The structure and the arrangement of the recesses in the individual elements can be changed in various ways by a person skilled in the art. Although hers Arrangement in a double row currently appears to be the most expedient embodiment, three or more rows of cutouts can also be used in the single ladders so that a larger heat transfer area is available when this should seem appropriate for whatever reason.

In the embodiment shown, single conductors were used, in which the recesses are punched at a certain angle to the cross-sectional area of the cooling channels not to decrease. Of course you can also get a bigger one Number of individual conductors less radial Use thickness and punch the recesses perpendicular to the conductor level, which may result in the Costs are reduced. There are also more with vertical cutouts Punch layout options as fewer patterns may be required. You can then also use a single conductor that is perforated for a specific location in the package can also be used in a different radial position in the groove.

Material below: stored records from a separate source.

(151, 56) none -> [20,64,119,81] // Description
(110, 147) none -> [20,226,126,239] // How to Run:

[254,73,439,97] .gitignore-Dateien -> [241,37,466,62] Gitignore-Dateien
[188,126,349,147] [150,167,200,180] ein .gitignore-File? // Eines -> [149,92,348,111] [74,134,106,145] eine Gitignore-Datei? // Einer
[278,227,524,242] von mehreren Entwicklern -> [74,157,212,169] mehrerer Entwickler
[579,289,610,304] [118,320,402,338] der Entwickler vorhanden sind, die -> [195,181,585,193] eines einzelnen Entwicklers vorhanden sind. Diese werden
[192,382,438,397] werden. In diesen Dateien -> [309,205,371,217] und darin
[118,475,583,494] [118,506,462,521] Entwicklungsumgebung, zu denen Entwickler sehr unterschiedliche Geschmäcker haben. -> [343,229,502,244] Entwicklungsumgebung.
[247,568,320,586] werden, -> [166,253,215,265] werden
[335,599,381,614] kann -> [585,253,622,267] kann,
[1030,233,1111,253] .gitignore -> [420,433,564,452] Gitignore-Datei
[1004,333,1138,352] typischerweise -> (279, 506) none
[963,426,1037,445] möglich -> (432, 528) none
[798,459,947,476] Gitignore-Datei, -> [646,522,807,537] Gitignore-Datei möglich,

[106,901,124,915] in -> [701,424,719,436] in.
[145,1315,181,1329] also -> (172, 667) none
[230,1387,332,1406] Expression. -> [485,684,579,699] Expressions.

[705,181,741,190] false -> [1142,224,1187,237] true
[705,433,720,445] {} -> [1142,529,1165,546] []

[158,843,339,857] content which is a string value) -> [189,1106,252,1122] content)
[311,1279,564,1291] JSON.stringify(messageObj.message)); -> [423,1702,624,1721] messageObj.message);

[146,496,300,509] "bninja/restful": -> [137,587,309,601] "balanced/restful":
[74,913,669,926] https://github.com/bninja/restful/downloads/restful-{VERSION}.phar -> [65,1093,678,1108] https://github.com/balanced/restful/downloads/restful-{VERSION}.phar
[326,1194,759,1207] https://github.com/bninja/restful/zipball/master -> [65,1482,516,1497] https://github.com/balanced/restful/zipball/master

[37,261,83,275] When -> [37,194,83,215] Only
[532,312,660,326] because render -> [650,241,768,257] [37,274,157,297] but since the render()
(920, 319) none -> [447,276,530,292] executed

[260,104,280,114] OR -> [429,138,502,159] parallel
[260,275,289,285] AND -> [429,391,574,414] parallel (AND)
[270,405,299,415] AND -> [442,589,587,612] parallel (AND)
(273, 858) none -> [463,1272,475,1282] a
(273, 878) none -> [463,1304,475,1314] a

Of course several individual conductors can be connected electrically in parallel, so that a change the excitation winding supply voltage is not required.

A reversal of the flow direction is also within the scope of the invention both at the top and at the bottom of the groove, so that the gas in the radial direction runs back and forth in the groove several times before it is finally ejected into the air gap will.

Claims (2)

Claims: 1. Rotor for a dynamo-electric machine with directly cooled rotor conductors arranged in axially extending grooves made of individual conductors stacked one on top of the other, which are penetrated in the radial direction of the rotor by recesses which are offset in the longitudinal direction of the rod in adjacent individual conductors in such a way that cooling channels arise in the rotor conductors, which run obliquely through the rotor conductors in axially opposite directions, d a d by gc - indicates that the individual conductors (11, 14, 15, 16) have at least two parallel rows of recesses (12, 13) in the form of elongated holes in the axial direction Each row forms a number of parallel cooling channels which run diagonally in opposite directions in the two rows and are only connected to one another at the bottom of the groove. 2. Runner according to claim 1, characterized in that the majority of the individual conductors (11, 14, 15, 16) is perforated. 3. Runner according to claim 1 or 2, characterized in that in the axial direction of the runner there are zones (5, 6) in which there are only inlet openings of cooling channels, with zones (7, 8, 9) in which there are only outlet openings of cooling channels , alternate. 4. A rotor according to claim 3, characterized in that the connections at the bottom of the groove consist of gaps (30) , each of which has the radially inner ends of at least one coolant, inclined inwardly conducting cooling channel and one formed by an adjacent row of holes, in the opposite direction inclined, coolant to the outside to an outlet zone (7, 8, 9) connecting cooling channel with each other. 5. Runner according to one of claims 1 to 4, characterized in that at least one of the diagonally extending cooling channels is in connection with a bottom groove (10) extending approximately axially from the runner end. Documents considered: German Patent No. 679 856; . USA. Patent Nos 2661434, 2664512, 2 791 707; E. u.M., 1956, pp. 271-273; AIEE-Transactions, Part 111, 1956, pp. 260-268.